[TEXT SEGMENT]
• • • •

Virtual Disks are created using Image File technology, where a virtual iSCSI hard drive is stored as a regular disk file containing a raw set of sectors. Clients connect to these virtual disks as to physical drives, allowing standard formatting and data storage. The article outlines architectural differences, supported capabilities, and limitations of each option to help administrators select the appropriate storage type.
Background
StarWind Virtual SAN™ offers two options to create the shared storage:
- Disk Bridge. The Disk Bridge module provides complete emulation of the SCSI layer that enables remote initiator clients to use any type of hard drive (PATA/SATA/RAID).
Using the SPTI (SCSI Pass Through Interface) module (similar to RDM physical compatibility mode) you can export any other physical storage device, including optical devices that are attached to the computer (CD, DVD, Blu-ray, and HD-DVD, including burners), magneto-optical devices (ATAPI, USB, or FireWire are supported), physical tape drives, changers, etc.
Users connected to exported devices are able to store data, burn to remote burners, create remote backups and so on.

• • • •

[DESCRIPTION OF THE TASK]
Repeat the part of the StarWind storage text starting at "Using the SPTI" and ending at "backups and so on.", word for word. Draw only on the text above.

(Stored items)
• • • •

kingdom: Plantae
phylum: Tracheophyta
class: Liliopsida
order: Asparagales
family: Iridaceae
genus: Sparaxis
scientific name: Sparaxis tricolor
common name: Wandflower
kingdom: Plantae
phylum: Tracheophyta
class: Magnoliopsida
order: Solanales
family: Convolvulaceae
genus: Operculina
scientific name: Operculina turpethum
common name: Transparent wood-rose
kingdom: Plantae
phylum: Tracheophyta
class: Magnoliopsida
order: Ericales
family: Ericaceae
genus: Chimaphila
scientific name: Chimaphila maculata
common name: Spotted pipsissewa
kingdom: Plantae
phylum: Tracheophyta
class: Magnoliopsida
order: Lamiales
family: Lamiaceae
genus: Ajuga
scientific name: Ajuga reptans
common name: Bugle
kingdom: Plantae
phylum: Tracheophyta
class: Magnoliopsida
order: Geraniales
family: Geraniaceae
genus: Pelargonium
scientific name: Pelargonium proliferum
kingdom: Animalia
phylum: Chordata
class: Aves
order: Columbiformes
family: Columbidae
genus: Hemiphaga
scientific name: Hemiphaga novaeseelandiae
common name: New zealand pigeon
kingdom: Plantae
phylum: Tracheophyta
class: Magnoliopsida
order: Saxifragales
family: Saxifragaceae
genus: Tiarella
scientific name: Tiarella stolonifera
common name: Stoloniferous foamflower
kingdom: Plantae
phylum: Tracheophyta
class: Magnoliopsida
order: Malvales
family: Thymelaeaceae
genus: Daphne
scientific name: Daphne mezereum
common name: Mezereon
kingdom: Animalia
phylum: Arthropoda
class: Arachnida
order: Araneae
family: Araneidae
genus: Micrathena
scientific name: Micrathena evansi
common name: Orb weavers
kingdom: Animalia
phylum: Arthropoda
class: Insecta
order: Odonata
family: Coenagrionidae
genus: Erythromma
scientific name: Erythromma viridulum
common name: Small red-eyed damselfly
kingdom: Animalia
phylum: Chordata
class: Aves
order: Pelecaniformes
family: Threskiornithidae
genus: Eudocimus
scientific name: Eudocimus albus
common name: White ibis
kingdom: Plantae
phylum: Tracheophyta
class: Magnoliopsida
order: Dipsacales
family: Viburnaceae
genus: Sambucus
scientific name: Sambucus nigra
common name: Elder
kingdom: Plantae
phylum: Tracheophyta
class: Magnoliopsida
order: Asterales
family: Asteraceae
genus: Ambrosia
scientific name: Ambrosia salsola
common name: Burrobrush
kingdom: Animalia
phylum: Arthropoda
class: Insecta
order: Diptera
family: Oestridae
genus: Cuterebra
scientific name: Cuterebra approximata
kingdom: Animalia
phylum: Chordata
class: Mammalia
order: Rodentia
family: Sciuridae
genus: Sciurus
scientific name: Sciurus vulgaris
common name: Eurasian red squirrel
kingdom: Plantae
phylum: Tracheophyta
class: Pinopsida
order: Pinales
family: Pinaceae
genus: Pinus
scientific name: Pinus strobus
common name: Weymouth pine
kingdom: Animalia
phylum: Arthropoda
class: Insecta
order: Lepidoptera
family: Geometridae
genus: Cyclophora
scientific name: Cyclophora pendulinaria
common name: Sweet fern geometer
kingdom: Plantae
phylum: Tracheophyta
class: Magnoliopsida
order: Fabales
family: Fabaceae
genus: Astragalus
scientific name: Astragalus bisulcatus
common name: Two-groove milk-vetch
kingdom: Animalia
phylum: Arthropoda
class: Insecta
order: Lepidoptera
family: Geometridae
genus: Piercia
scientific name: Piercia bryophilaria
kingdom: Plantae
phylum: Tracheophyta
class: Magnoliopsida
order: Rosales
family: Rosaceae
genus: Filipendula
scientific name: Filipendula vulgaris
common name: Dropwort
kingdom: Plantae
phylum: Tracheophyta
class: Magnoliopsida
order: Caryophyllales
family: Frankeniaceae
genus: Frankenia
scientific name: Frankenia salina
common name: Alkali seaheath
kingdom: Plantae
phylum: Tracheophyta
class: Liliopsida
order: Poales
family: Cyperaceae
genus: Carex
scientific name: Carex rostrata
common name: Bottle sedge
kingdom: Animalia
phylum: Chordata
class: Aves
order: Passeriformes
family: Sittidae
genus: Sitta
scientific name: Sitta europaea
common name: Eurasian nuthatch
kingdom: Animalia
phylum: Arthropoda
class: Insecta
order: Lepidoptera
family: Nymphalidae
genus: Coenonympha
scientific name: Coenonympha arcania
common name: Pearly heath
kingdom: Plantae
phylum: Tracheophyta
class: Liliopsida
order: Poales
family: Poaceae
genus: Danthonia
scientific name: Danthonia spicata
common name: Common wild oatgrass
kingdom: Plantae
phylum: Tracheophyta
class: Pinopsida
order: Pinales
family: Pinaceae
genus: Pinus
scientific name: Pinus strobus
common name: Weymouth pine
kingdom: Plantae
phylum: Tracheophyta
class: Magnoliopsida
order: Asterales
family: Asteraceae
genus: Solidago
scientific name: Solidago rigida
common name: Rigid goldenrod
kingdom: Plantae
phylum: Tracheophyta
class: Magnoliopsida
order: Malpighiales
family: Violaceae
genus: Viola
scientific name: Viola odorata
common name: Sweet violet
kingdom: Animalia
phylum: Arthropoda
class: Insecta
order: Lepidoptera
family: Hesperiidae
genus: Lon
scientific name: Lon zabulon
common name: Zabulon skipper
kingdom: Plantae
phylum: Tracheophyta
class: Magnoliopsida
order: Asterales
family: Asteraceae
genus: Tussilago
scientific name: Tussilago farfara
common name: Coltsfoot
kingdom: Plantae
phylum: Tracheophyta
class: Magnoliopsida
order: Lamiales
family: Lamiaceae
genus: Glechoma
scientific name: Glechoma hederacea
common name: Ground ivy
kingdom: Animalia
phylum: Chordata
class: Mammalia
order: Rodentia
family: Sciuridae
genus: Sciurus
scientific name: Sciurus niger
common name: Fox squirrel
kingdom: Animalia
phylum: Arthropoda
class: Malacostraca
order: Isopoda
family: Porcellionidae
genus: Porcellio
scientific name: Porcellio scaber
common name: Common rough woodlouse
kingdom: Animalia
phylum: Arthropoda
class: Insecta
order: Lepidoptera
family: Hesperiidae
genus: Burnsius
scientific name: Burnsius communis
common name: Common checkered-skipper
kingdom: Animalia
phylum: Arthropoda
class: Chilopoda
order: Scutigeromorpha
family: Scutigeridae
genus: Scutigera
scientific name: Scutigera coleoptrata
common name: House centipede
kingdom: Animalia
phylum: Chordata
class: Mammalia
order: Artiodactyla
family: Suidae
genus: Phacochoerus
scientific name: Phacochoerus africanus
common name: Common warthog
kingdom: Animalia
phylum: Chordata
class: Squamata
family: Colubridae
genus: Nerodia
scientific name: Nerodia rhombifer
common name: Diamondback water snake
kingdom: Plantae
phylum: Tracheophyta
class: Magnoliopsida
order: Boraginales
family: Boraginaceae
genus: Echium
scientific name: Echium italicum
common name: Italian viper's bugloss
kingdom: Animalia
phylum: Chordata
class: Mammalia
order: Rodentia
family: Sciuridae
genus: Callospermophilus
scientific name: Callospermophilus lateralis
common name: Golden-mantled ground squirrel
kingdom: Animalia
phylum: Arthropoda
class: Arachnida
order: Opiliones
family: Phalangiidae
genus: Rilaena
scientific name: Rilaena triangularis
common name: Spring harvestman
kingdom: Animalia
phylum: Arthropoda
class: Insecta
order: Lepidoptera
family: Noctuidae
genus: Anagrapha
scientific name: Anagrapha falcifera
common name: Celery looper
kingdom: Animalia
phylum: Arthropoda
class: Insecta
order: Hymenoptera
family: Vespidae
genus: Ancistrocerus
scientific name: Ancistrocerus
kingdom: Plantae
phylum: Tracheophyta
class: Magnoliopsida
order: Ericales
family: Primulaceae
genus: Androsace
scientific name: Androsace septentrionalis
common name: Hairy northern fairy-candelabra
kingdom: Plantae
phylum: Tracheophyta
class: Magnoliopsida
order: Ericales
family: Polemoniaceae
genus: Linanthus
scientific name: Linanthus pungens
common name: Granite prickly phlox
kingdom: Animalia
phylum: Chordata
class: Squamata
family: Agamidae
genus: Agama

• • • •

[FINAL ANSWER]
Using the SPTI (SCSI Pass Through Interface) module (similar to RDM physical compatibility mode) you can export any other physical storage device, including optical devices that are attached to the computer (CD, DVD, Blu-ray, and HD-DVD, including burners), magneto-optical devices (ATAPI, USB, or FireWire are supported), physical tape drives, changers, etc.
Users connected to exported devices are able to store data, burn to remote burners, create remote backups and so on.